# I primi 1000 per Housecameron



## Paulfromitaly

*Congratulations, Mrs, Miss or Ms 
E mille altri ancora *


----------



## Saoul

Congratulazioni! Ottimo lavoro!

Altri mille, per favore, e con una certa urgenza anche!


----------



## TrentinaNE

*Complimentoni,* *housecameron*!​ 
~ Elisabetta​


----------



## MAVERIK

CONGRATULANTIONS  *housecameron!!!!*


----------



## sabrinita85

*Brava!!!

 Continua così
!!!

***​


----------



## k_georgiadis

May I add my congratulations, Housecameron? It's good to have you on the Forum.


----------



## MünchnerFax

Oh, finalmente un'altra occasione. 
_Ein Prosit der Gemütlichkeit!_


----------



## housecameron

Ma non sapevo niente delle congratulazioni!! 
Grazie ragazzi! Sono commossa e molto fiera 
Spero di non deludervi, carissimi!
Un grazie particolare a Georgiadis, Sabrinita e Mave.
Ci vediamo sul forum, nel bene e nel male 
Baci baci!!


----------



## giovannino

Congratulazioni, housecameron!


----------



## Jana337

*Brava! Auguri. *​


----------



## Siberia

Heaps of best wishes on their way from
Siberia whoooooooooooooooooooooooooooossssssshhhhhhhhhhhhhhh


----------

ESERCIZIO ASSEGNATO 1: Riporta dalla discussione di congratulazioni tutto il testo che va da "Un grazie particolare" giù fino a "Congratulazioni, housecameron!".
ESERCIZIO ASSEGNATO 2: Traduci in inglese la frase "Spero di non deludervi, carissimi!" tratta dalla discussione di congratulazioni.

DATI MOSTRATI:
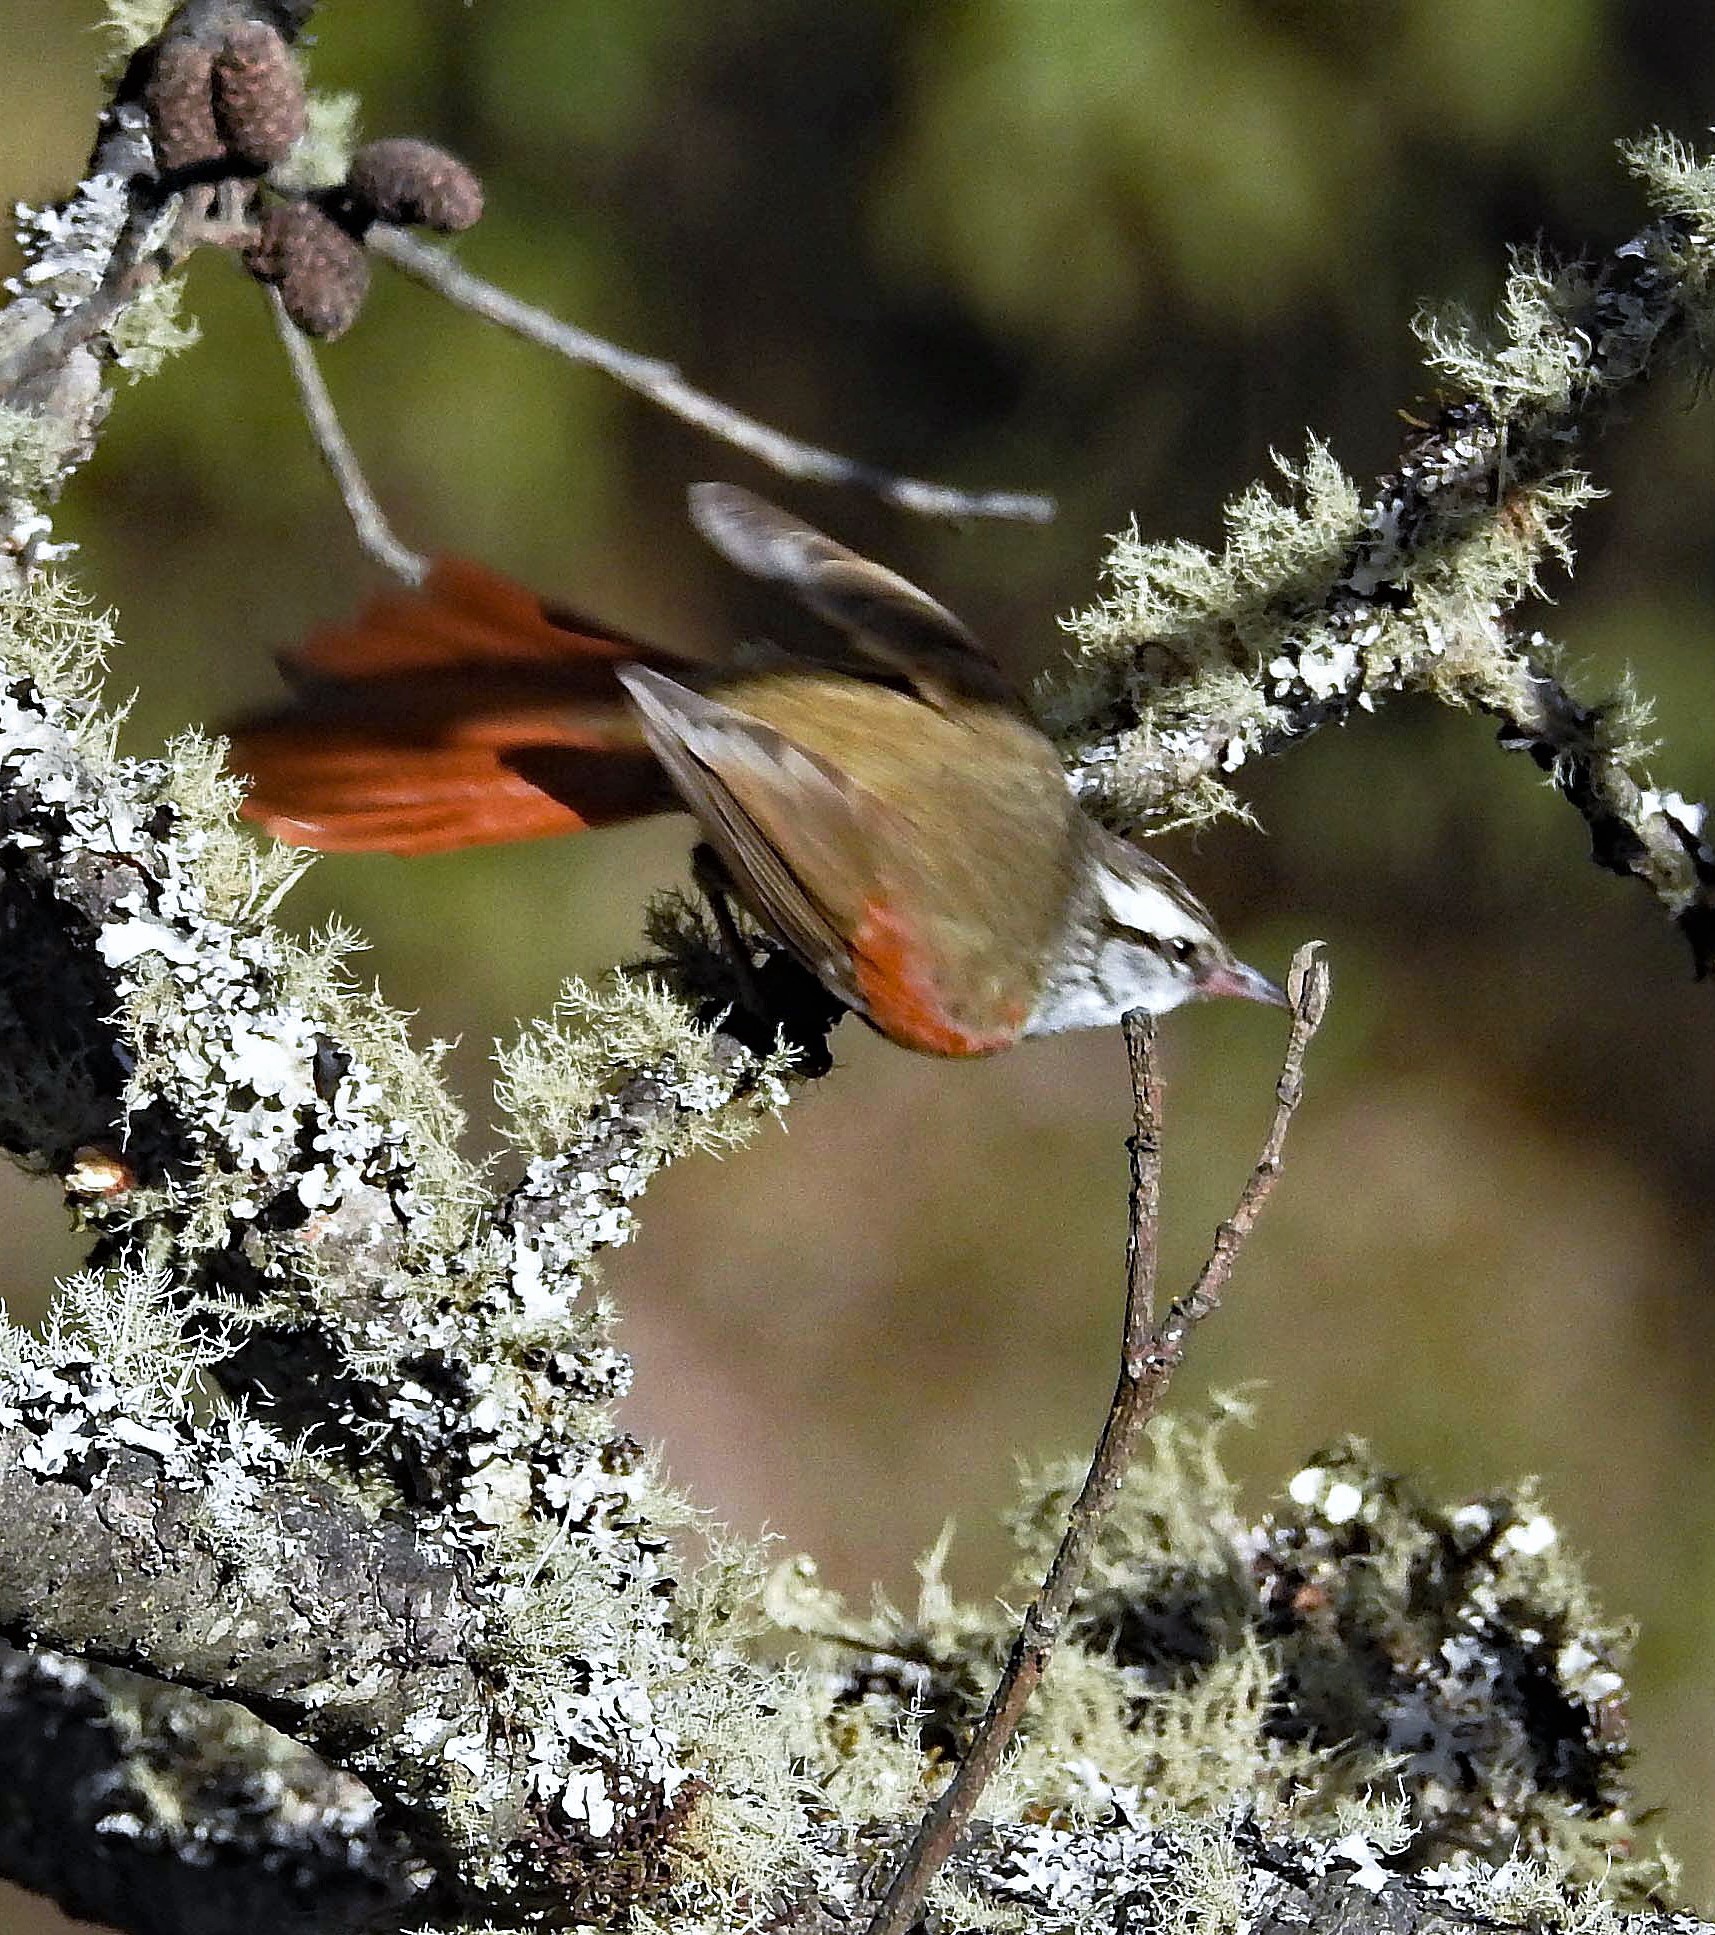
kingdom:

SOLUZIONE COMPLETA 1:
Un grazie particolare a Georgiadis, Sabrinita e Mave.
Ci vediamo sul forum, nel bene e nel male 
Baci baci!!


----------



## giovannino

Congratulazioni, housecameron!

SOLUZIONE COMPLETA 2: I hope I don't let you down, my dears!